» **Task inputs**:
Content starts

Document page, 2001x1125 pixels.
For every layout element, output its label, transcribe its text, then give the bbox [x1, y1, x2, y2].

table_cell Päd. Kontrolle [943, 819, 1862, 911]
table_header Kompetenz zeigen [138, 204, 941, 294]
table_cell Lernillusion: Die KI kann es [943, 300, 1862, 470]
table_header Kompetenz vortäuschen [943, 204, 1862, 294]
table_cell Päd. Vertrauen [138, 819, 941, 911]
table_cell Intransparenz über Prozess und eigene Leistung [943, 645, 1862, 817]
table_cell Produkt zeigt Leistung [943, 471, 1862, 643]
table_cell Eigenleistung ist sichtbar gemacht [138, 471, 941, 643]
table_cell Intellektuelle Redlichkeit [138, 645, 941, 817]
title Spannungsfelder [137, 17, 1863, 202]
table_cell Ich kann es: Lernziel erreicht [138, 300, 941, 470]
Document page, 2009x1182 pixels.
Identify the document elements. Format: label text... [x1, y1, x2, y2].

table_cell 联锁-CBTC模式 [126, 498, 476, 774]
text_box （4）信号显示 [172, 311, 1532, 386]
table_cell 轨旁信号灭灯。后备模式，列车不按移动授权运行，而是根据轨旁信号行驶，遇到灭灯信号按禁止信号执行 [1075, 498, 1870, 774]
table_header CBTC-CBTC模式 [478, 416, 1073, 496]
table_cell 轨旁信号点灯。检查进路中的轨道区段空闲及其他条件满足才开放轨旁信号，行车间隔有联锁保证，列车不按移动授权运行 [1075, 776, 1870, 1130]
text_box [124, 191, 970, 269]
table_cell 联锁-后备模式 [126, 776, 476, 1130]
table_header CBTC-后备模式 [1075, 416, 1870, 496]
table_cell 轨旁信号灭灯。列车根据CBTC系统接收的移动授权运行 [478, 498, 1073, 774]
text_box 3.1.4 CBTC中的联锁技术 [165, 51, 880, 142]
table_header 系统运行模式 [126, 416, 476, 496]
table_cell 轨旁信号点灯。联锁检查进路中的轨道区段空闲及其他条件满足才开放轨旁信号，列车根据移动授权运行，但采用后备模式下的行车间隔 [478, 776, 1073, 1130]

Content ends

» **Exercise directions**:
Every single line in the records above must be written out exactly.

» **Written solution**:
Document page, 2001x1125 pixels.
For every layout element, output its label, transcribe its text, then give the bbox [x1, y1, x2, y2].

table_cell Päd. Kontrolle [943, 819, 1862, 911]
table_header Kompetenz zeigen [138, 204, 941, 294]
table_cell Lernillusion: Die KI kann es [943, 300, 1862, 470]
table_header Kompetenz vortäuschen [943, 204, 1862, 294]
table_cell Päd. Vertrauen [138, 819, 941, 911]
table_cell Intransparenz über Prozess und eigene Leistung [943, 645, 1862, 817]
table_cell Produkt zeigt Leistung [943, 471, 1862, 643]
table_cell Eigenleistung ist sichtbar gemacht [138, 471, 941, 643]
table_cell Intellektuelle Redlichkeit [138, 645, 941, 817]
title Spannungsfelder [137, 17, 1863, 202]
table_cell Ich kann es: Lernziel erreicht [138, 300, 941, 470]
Document page, 2009x1182 pixels.
Identify the document elements. Format: label text... [x1, y1, x2, y2].

table_cell 联锁-CBTC模式 [126, 498, 476, 774]
text_box （4）信号显示 [172, 311, 1532, 386]
table_cell 轨旁信号灭灯。后备模式，列车不按移动授权运行，而是根据轨旁信号行驶，遇到灭灯信号按禁止信号执行 [1075, 498, 1870, 774]
table_header CBTC-CBTC模式 [478, 416, 1073, 496]
table_cell 轨旁信号点灯。检查进路中的轨道区段空闲及其他条件满足才开放轨旁信号，行车间隔有联锁保证，列车不按移动授权运行 [1075, 776, 1870, 1130]
text_box [124, 191, 970, 269]
table_cell 联锁-后备模式 [126, 776, 476, 1130]
table_header CBTC-后备模式 [1075, 416, 1870, 496]
table_cell 轨旁信号灭灯。列车根据CBTC系统接收的移动授权运行 [478, 498, 1073, 774]
text_box 3.1.4 CBTC中的联锁技术 [165, 51, 880, 142]
table_header 系统运行模式 [126, 416, 476, 496]
table_cell 轨旁信号点灯。联锁检查进路中的轨道区段空闲及其他条件满足才开放轨旁信号，列车根据移动授权运行，但采用后备模式下的行车间隔 [478, 776, 1073, 1130]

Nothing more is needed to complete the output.